Author Green Eyed Lady Posted August 12, 2009 Author Posted August 12, 2009 Thank you so much everyone for your insight and input. I agree with each and every single one of you wholeheartedly. It is tough in some very minor respects to move on and not pursue this guy, but it is truly for the best. He doesn't have respect for the woman he's with, he doesn't have respect for himself, and he doesn't have any for me. I know he will call, but I will not answer. I am writing him off. Everyone I have spoken to, my friends and family, and you all as well have all said the same things, and every single thing is something that has crossed my mind at some point since last night. He does have some good qualities, but I could never trust someone who can be so disrespectful towards another person. I know there are still good men out there, this guy isn't one of them.
Jimmy's_Brother Posted August 12, 2009 Posted August 12, 2009 I would be very upset if I were you. I would let him have an earful. What an absolute jerk.
trahn Posted August 12, 2009 Posted August 12, 2009 this guy just wanted some BOO-TAY...good thing you saw those things or else you may of been boo-tayized......look for another guy.
D-Lish Posted August 12, 2009 Posted August 12, 2009 I'd be pretty pissed if I were you. He said things were on the way "out" with this other woman- but that doesn't mean "done". If you stayed with him, you'd be consenting to be the other woman- and that just isn't good enough for you! I still visit my ex from time to time since breaking up 8 months ago. He's never gotten rid of my things in his bathroom. I first saw him four months after breaking up and they were still there. He's since moved and carted them with him. I think it's weird considering he didn't want to make a commitment. I think it says a lot about your guy if he's willing to have sex with another woman and still date another. It means that he is capable of doing this to you as well. That wouldn't sit well with me at all. Even if he does call you in a month or two down the road- how could you ever trust him? I think you are better off letting this one go.

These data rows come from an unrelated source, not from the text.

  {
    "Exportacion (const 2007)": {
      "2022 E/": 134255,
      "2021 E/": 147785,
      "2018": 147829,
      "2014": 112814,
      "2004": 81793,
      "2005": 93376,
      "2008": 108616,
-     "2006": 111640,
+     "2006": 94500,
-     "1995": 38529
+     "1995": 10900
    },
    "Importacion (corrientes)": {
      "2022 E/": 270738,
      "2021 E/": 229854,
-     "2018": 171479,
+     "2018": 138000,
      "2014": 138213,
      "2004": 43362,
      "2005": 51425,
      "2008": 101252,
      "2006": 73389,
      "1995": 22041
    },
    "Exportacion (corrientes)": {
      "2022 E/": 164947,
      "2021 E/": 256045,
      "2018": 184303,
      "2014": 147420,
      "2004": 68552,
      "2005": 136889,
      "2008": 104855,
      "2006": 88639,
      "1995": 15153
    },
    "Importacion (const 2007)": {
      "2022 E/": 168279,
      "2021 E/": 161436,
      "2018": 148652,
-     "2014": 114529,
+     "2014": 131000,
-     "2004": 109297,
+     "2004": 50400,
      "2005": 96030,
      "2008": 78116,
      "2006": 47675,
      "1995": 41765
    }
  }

trahn Posted August 12, 2009 Posted August 12, 2009 D-Lish, that's a cute picture. You're a cute girl. It's probably pretty creepy I clicked on your pic, huh? Happy Belated B-DAY to you by the way.

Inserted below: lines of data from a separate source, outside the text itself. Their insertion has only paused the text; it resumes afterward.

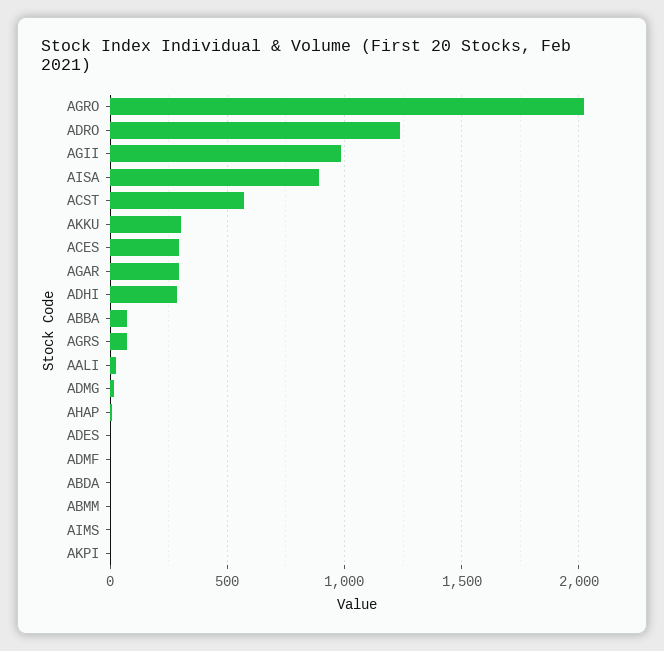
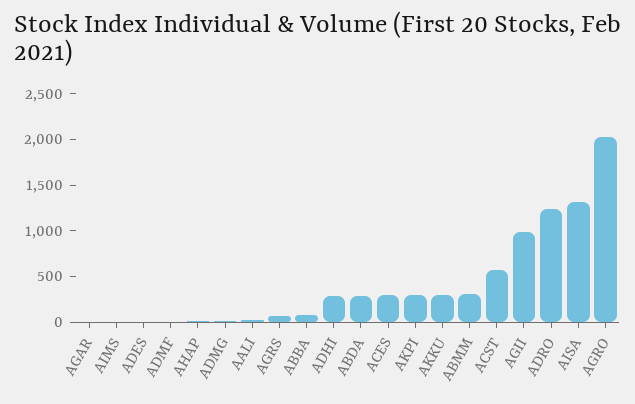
  {
    "AGRO": 2000,
    "ADRO": 1250,
    "AGII": 1000,
-   "AISA": 900,
+   "AISA": 1300,
    "ACST": 550,
    "AKKU": 300,
    "ACES": 300,
-   "AGAR": 300,
+   "AGAR": 0,
    "ADHI": 300,
    "ABBA": 50,
    "AGRS": 50,
    "AALI": 0,
    "ADMG": 0,
    "AHAP": 0,
    "ADES": 0,
    "ADMF": 0,
-   "ABDA": 0,
+   "ABDA": 300,
-   "ABMM": 0,
+   "ABMM": 300,
    "AIMS": 0,
-   "AKPI": 0
+   "AKPI": 300
  }

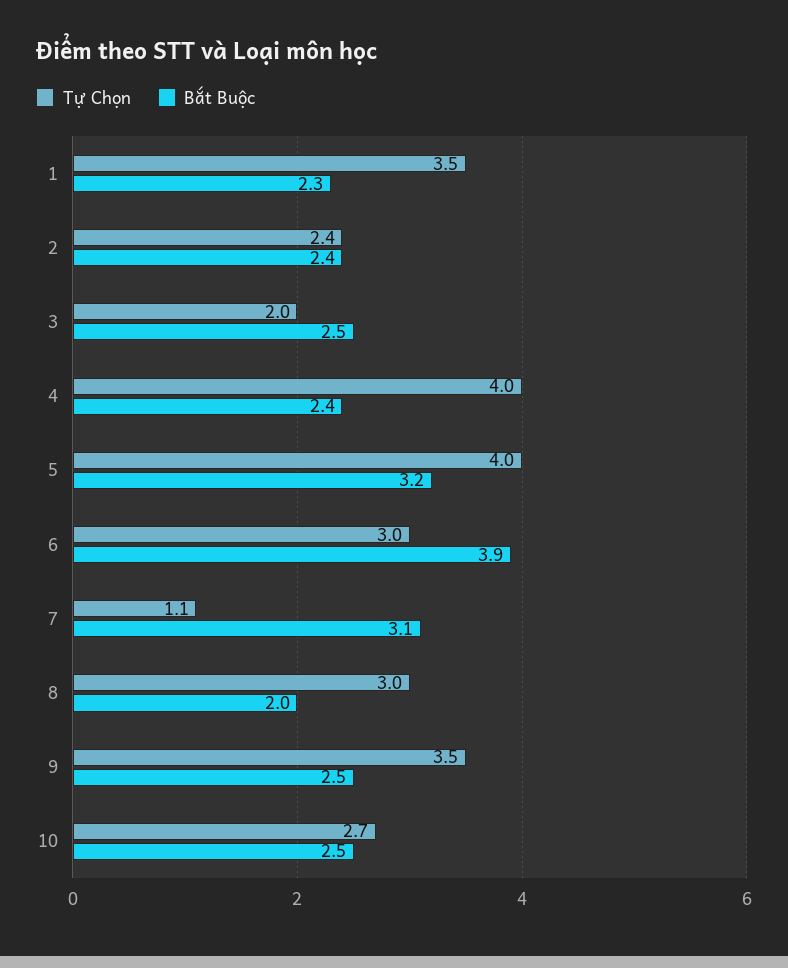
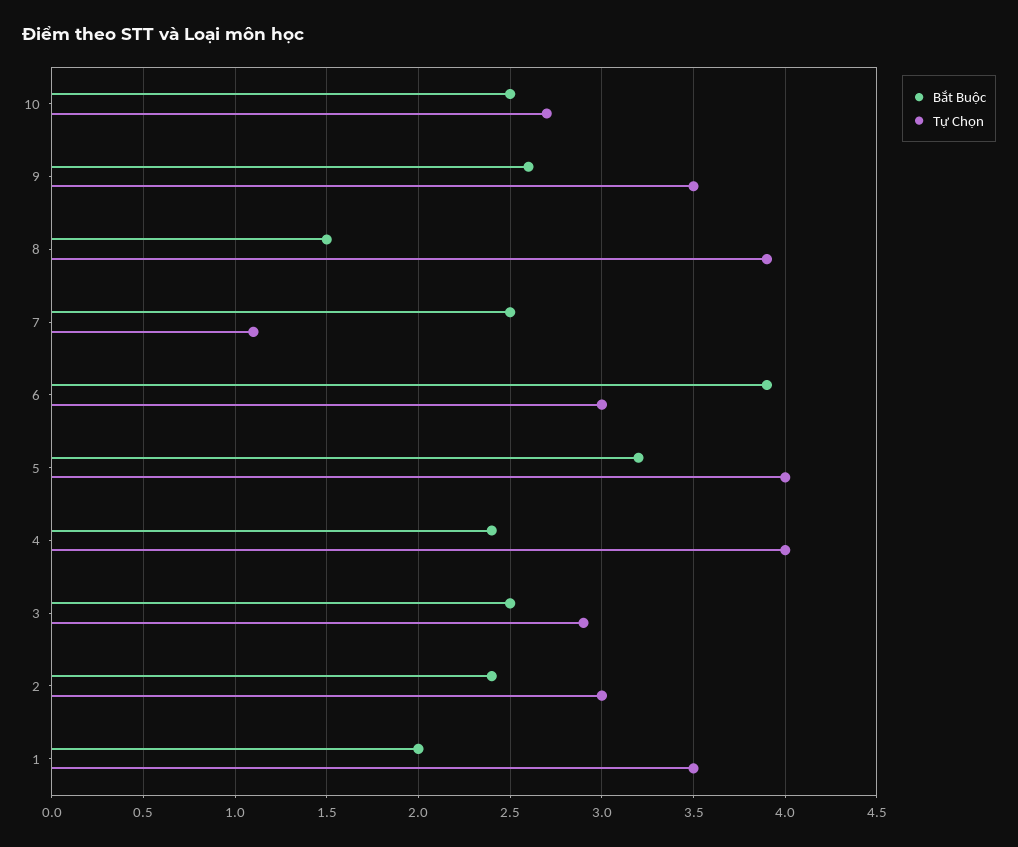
  {
    "Tự Chọn": {
      "1": 3.5,
-     "2": 2.4,
+     "2": 3,
-     "3": 2,
+     "3": 2.9,
      "4": 4,
      "5": 4,
      "6": 3,
      "7": 1.1,
-     "8": 3,
+     "8": 3.9,
      "9": 3.5,
      "10": 2.7
    },
    "Bắt Buộc": {
-     "1": 2.3,
+     "1": 2,
      "2": 2.4,
      "3": 2.5,
      "4": 2.4,
      "5": 3.2,
      "6": 3.9,
-     "7": 3.1,
+     "7": 2.5,
-     "8": 2,
+     "8": 1.5,
-     "9": 2.5,
+     "9": 2.6,
      "10": 2.5
    }
  }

D-Lish Posted August 12, 2009 Posted August 12, 2009 D-Lish, that's a cute picture. You're a cute girl. It's probably pretty creepy I clicked on your pic, huh? Happy Belated B-DAY to you by the way. Hey, thanks:love:! Lol, not creepy- I click on people to see if they have pics up all the time!! That was last year's b-day- mine is approaching rapidly once more!

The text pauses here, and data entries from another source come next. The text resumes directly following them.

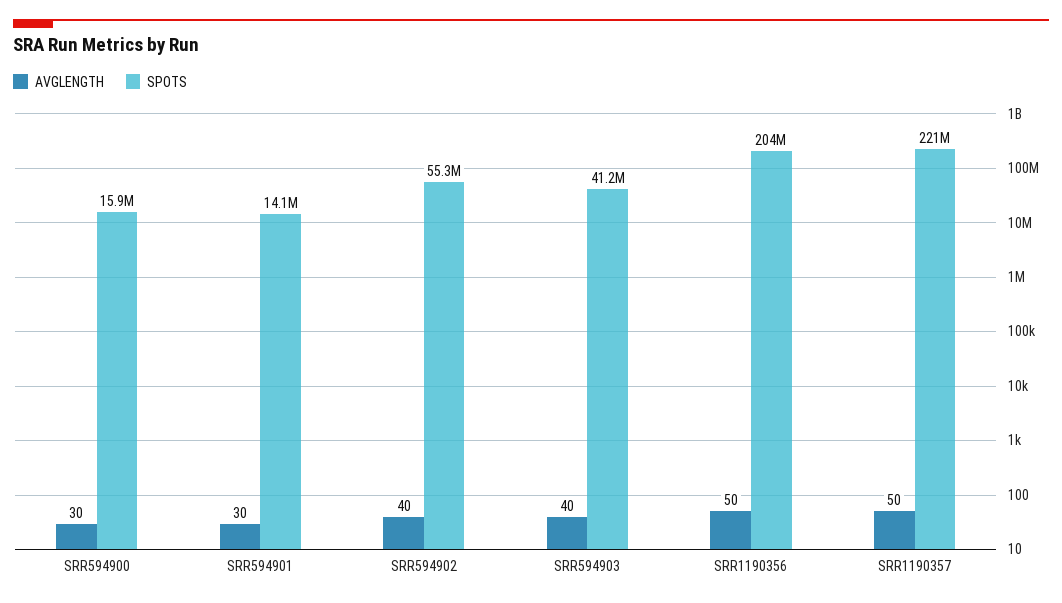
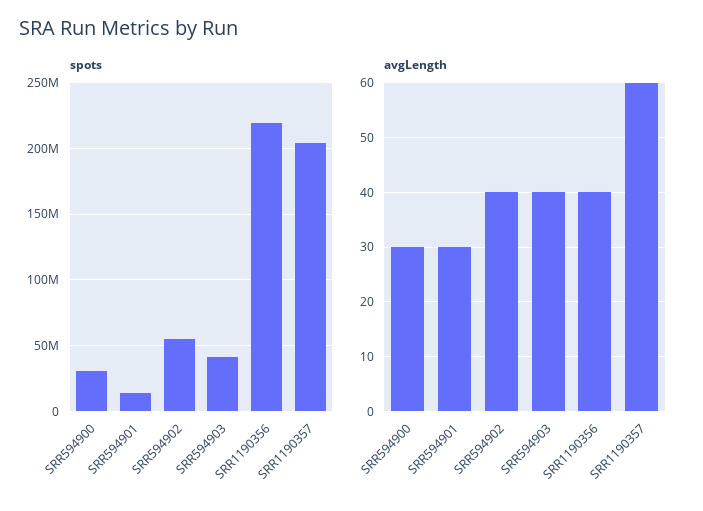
  {
    "AVGLENGTH": {
      "SRR594900": 30,
      "SRR594901": 30,
      "SRR594902": 40,
      "SRR594903": 40,
-     "SRR1190356": 50,
+     "SRR1190356": 40,
-     "SRR1190357": 50
+     "SRR1190357": 60
    },
    "SPOTS": {
-     "SRR594900": 15900000,
+     "SRR594900": 30000000,
      "SRR594901": 14100000,
      "SRR594902": 55300000,
      "SRR594903": 41200000,
-     "SRR1190356": 204000000,
+     "SRR1190356": 220000000,
-     "SRR1190357": 221000000
+     "SRR1190357": 205000000
    }
  }

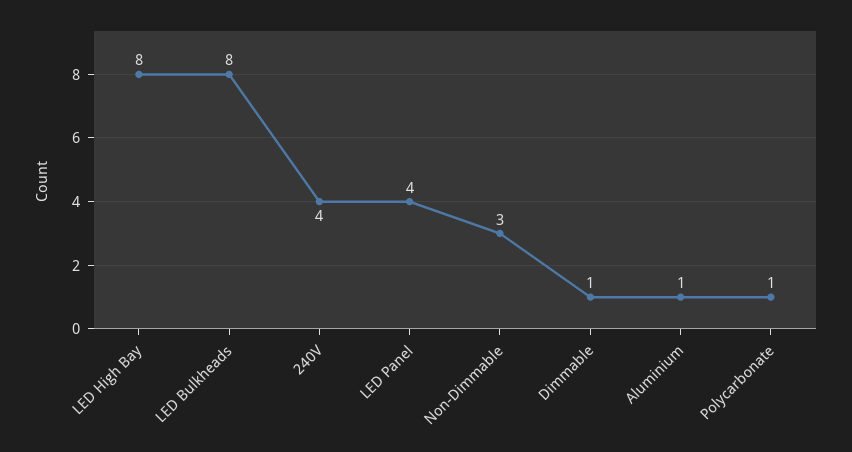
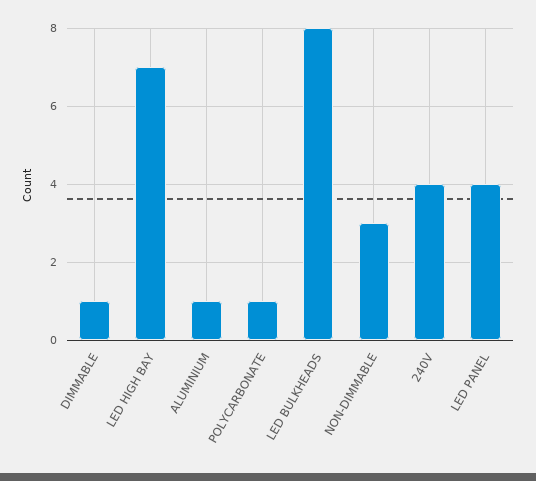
  {
-   "LED High Bay": 8,
+   "LED High Bay": 7,
    "LED Bulkheads": 8,
    "240V": 4,
    "LED Panel": 4,
    "Non-Dimmable": 3,
    "Dimmable": 1,
    "Aluminium": 1,
    "Polycarbonate": 1
  }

trahn Posted August 12, 2009 Posted August 12, 2009 D-LISH, I was being sarcastic with the "creepish" stuff...I think it's way overdone on this forum and in general to be honest...lol. So hang on, it said "b-day" is August 9th, and you're saying that was "last year's" B-DAY and your B-day IS VASTLY approaching this year? Damn, you must be a special girl if you don't have the same B-DAY every year.